The discussion above is closed. Please do not modify it. Subsequent comments should be made on the appropriate discussion page. No further edits should be made to this discussion.

DuckDuckGo Zero-click box showing content of no-index pages[edit]

FYI: [1]. TigraanClick here to contact me 17:50, 4 January 2017 (UTC)

Indexing in user space[edit]

I have raised a question here about permitting particular pages in user space to be indexed: Noyster (talk), 20:50, 28 February 2017 (UTC)

On userpages[edit]

Suppose we were to put in https://en.wikipedia.org/robots.txt

Disallow: /wiki/User:

Would that serve as a deterrent to people's putting their resumes, etc. in userspace? St. claires fire (talk) 22:29, 12 April 2017 (UTC)

Would this mean that no page in user space could be indexed? If so, the discussion here has made it abundantly clear that many established editors value the facility to invoke indexing of their user pages and would not accept its removal: Noyster (talk), 08:53, 13 April 2017 (UTC)

Automatic article indexing[edit]

What was the reasoning behind the 30-day indexing? Is it a holdover from before NPP, as a way to stop new junk being indexed? I would think indexing when an article is patrolled should be sufficient now.

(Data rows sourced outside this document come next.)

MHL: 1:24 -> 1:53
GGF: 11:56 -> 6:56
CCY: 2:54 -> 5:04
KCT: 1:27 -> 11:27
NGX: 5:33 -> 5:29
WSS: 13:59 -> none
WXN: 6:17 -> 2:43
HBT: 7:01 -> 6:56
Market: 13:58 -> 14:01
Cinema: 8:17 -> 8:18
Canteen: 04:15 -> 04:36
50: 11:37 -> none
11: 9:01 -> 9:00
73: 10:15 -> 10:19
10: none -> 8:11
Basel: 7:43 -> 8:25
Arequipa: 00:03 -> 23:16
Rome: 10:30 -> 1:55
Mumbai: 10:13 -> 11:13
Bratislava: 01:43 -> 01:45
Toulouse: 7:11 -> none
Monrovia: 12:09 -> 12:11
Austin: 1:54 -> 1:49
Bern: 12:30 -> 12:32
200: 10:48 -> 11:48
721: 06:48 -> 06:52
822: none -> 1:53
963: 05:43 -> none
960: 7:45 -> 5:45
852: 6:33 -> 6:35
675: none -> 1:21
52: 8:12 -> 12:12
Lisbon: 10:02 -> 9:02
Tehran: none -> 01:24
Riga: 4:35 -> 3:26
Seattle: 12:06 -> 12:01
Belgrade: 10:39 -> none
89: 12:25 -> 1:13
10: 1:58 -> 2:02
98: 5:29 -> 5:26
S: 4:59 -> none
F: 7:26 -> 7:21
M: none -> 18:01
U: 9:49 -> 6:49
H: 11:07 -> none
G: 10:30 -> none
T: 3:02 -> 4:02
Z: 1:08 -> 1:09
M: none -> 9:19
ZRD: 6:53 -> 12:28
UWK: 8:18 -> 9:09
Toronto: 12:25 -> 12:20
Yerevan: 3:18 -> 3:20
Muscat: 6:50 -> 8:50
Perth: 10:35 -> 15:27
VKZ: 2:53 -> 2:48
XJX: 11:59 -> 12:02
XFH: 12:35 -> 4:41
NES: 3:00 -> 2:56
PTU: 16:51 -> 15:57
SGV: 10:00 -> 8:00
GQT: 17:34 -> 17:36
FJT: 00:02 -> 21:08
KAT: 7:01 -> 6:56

The people who care most about indexing are those who are NOTHERE and creating articles for promotional purposes. Their articles should not be indexed at all. If their stuff manages to fall through the cracks and not get seen at creation, it would in effect be "accepted" automatically after sitting around for a month, which isn't good. With the huge backlog of pages to patrol that we have now, an article not being looked at for 30 days isn't unlikely, and basically the effect is that NPP is made ineffective by there being a big backlog. Apart from promotion, other poor articles will also show up on search engines just by hanging around.

So... Do we really need that 30-day thing? If not, how can we get rid of it?

Yeryry (talk) 16:08, 13 April 2017 (UTC)